Fox Metro Water Reclamation District powers up 7,000 panel solar field in Montgomery

Funded at no cost to local taxpayers, newly online solar development projected to cut agency’s energy costs in half

April 27, 2021 / Lucas Robinson / Shaw Media

A solar field operated by the water reclamation district that serves a large portion of the lower Fox Valley area is now online after a ribbon cutting ceremony Saturday, April 24. The field joins three other area solar fields in Kendall and Kane counties in what is now the Chicago area’s largest solar development.

Politicians, industry leaders and community activists gathered on an overcast Saturday morning to inaugurate the Fox Metro Water Reclamation District’s new 7,000-panel solar field along the west bank of the Fox River at 800 South River Street in Montgomery.

The field will generate 3.9 million kilowatts of energy each year, an equivalence of 450 single family homes that is expected to cut the district’s energy bill in half, according to agency officials.

“It took a village, board members, engineering firms and an entire water reclamation district to bring this property to its highest and best use for the rate payers of Fox Metro,” said Judith Sotir, president of the board of trustees for the water reclamation district. “The savings from this project will stand decades.”

With the field online, the Fox Valley area is now home to the biggest solar developments in the Chicago area, according to Progressive Business Solutions, a consultant that helped the wastewater district secure funding for the project. The new development, along with solar fields in Yorkville, Plano and Mooseheart, are expected to save $14.5 million in energy costs over the next 25 years.

“We’ve seen a lot of projects put in place because of solar incentives,” said Eric Peterman, CEO of GRNE Solar, an Illinois renewable energy firm who installed the Montgomery solar field. “It feels great. It’s been a long time coming.”

Funding for the development came from the Future Energy Jobs Act, a renewable energy incentive program passed by the Illinois General Assembly in 2016. Through both state and outside funding, the solar field has been brought online at zero cost to local taxpayers.

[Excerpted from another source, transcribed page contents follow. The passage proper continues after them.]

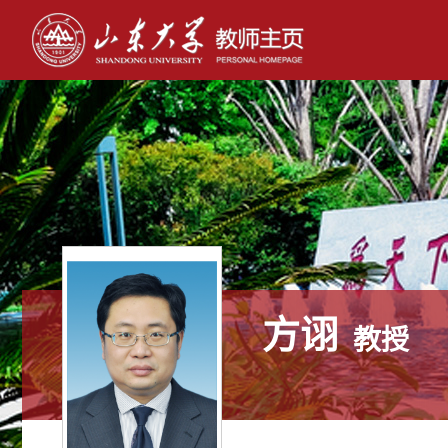
方诩
教授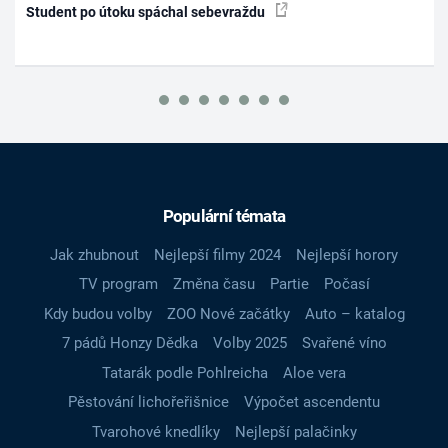
Student po útoku spáchal sebevraždu
Populární témata
Jak zhubnout
Nejlepší filmy 2024
Nejlepší horory
TV program
Změna času
Partie
Počasí
Kdy budou volby
ZOO Nové začátky
Auto – katalog
7 pádů Honzy Dědka
Volby 2025
Svařené víno
Tatarák podle Pohlreicha
Aloe vera
Pěstování lichořeřišnice
Výpočet ascendentu
Tvarohové knedlíky
Nejlepší palačinky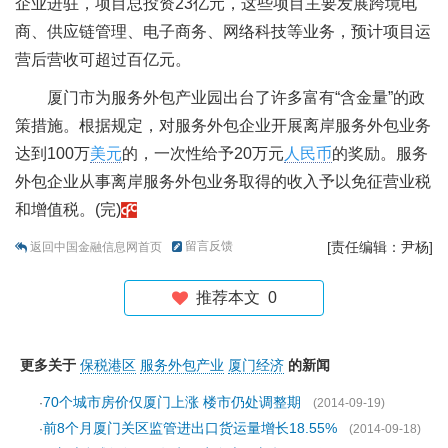
企业进驻，项目总投资23亿元，这些项目主要发展跨境电
商、供应链管理、电子商务、网络科技等业务，预计项目运
营后营收可超过百亿元。
厦门市为服务外包产业园出台了许多富有“含金量”的政
策措施。根据规定，对服务外包企业开展离岸服务外包业务
达到100万
美元
的，一次性给予20万元
人民币
的奖励。服务
外包企业从事离岸服务外包业务取得的收入予以免征营业税
和增值税。(完)
留言反馈
[责任编辑：尹杨]
返回中国金融信息网首页
推荐本文
0
更多关于
保税港区
服务外包产业
厦门经济
的新闻
70个城市房价仅厦门上涨 楼市仍处调整期
·
(2014-09-19)
前8个月厦门关区监管进出口货运量增长18.55%
·
(2014-09-18)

U.S. Rep. Bill Foster, D-Naperville, said at the ribbon cutting ceremony that solar fields are just the first step in making local governments and communities more energy sustainable, adding that he’s helped pass legislation to fund energy storage projects

“The more renewables you put on the grid the more you’re dependent on storing the daytime energy before you use it at night,” Foster said in an interview. “You have to have a lot more long distance power transmission, so when it’s cloudy in Illinois and sunny in Iowa, you can bring the power over and vice versa.”

Fox Metro provides waste water treatment service to residents of Montgomery, Oswego, Sugar Grove, Aurora, North Aurora, the unincorporated Boulder Hill subdivision and portions of Yorkville and Batavia.